Among the singers, the standout was certainly Hai-Ting Chinn in the title role — I also have fond memories of her Poppaea last summer at the Poisson Rouge (that asteroid we landed on in Greenwich Village, Captain). She has a curiously vibrato-less sound in a voice of great beauty, and she is a fine actress — I would like to hear what she can do without microphones and over a real orchestra. Tenor John Young made a worthy, sexy Aeneas and Andrew Nolen’s voice, difficult to appreciate when he sang basso deities through microphones, was also well deployed as a love-maddened countertenor Jarbas. (I know countertenors all have deeper voices when not singing, but I don’t think I’ve heard one use both voices to sing in the same performance before.) Kamala Sankaram has a character soprano, more tricky than attractive, but she can play the accordion too. Other performers included Scott Shepherd as an identity-wracked spaceman, Ari Flakos as the pensive captain, Hank Heijink (what a great name!) as the ghost of Dido’s husband, and the Wooster Group’s ever-deadpan first lady, Kate Valk, strolling in and out of jokes and genres with her usual grave laughter. Jennifer Griesbach appears to have been in charge of the musical side of things, and there was so much beauty in the score that the distractions only seemed to enhance it.
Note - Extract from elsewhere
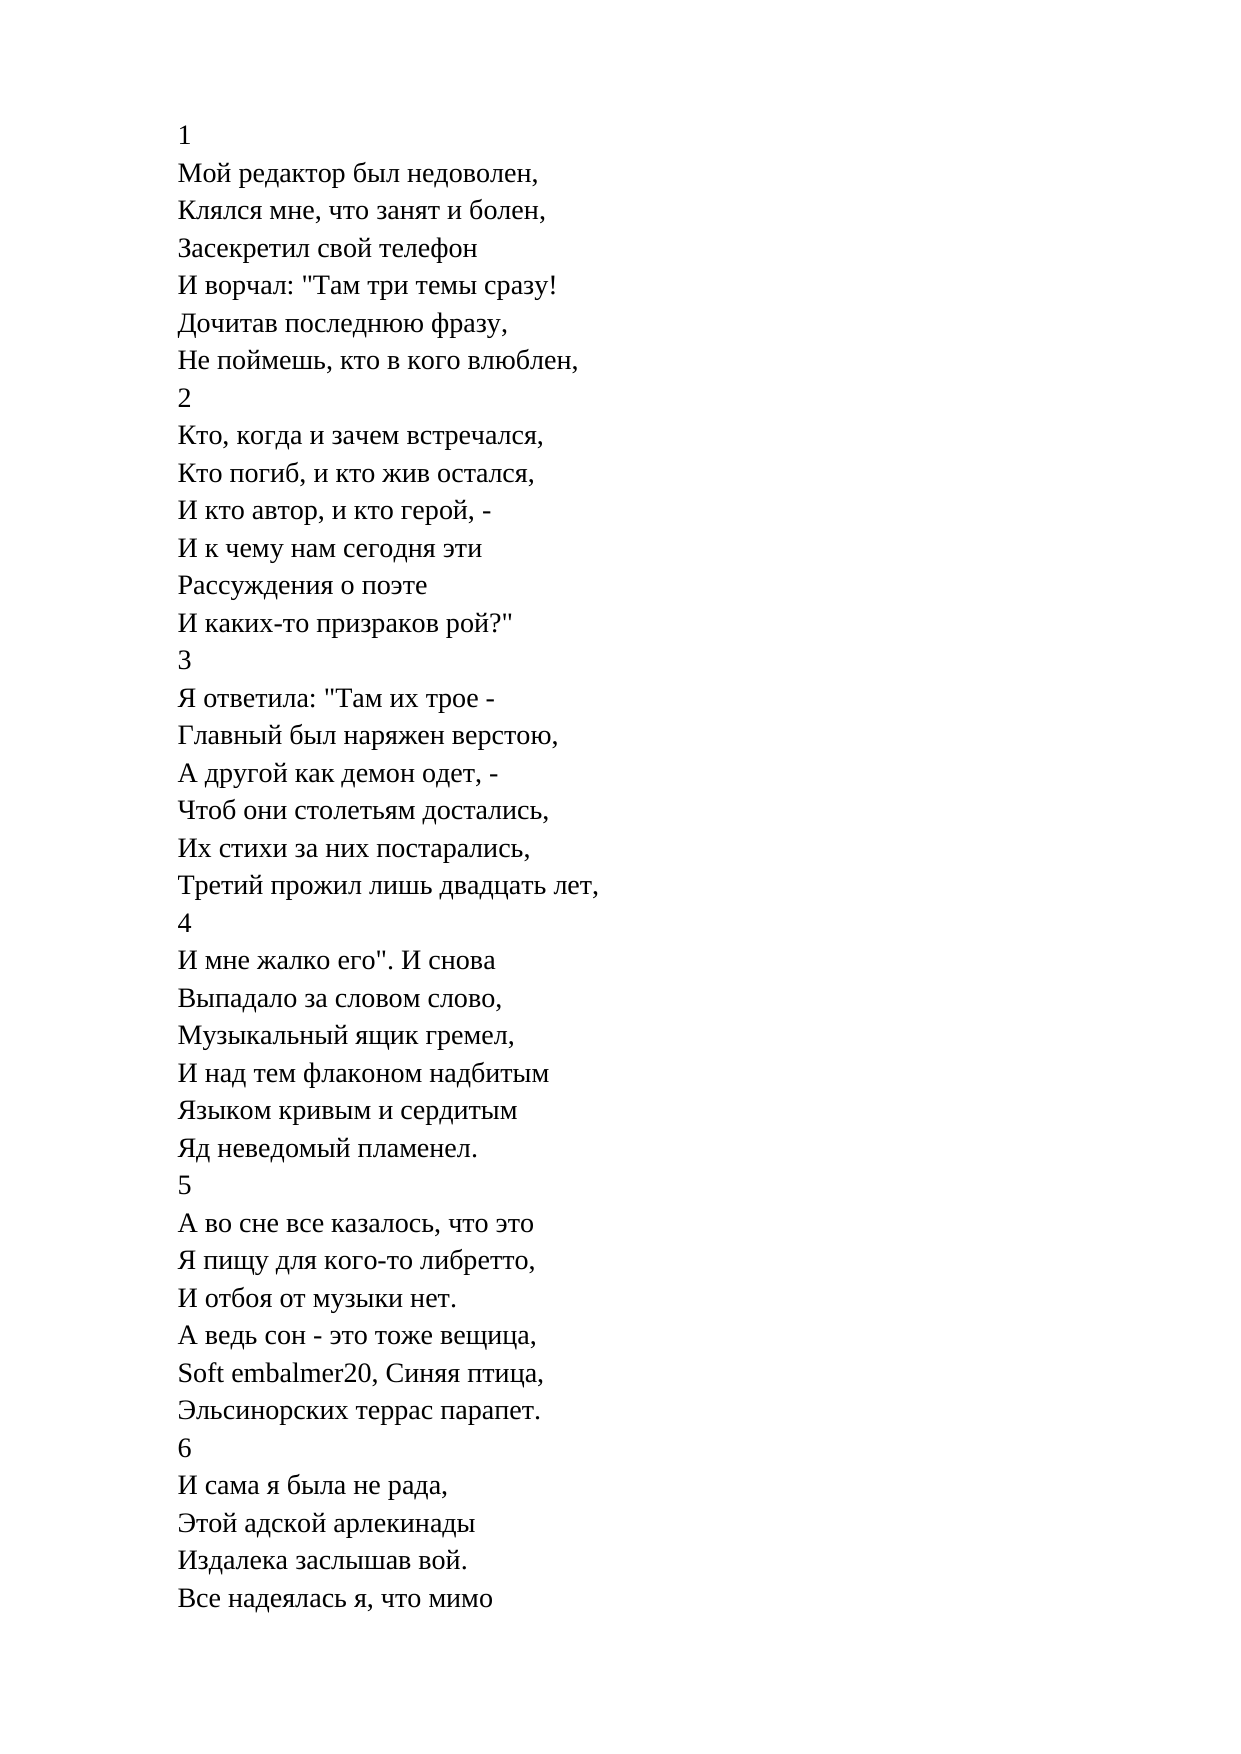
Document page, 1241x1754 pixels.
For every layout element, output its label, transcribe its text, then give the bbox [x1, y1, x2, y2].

The experience was enjoyable on many different sensual planes, but — this sort of thing could get out of hand. These creatures — do we understand what their intentions are? They may be feeding on our inner, human craving for opera in ways scientists do not perfectly comprehend. If we do not take a firm stand, they may absorb us, control us, rewire us, detach us from our original natures, create a new sort of art-work of the future. This could be the look of opera in ages to come. This could be the end of music-drama as we know it.
Fact is, Captain — I’m afraid. Do you hear something — strange?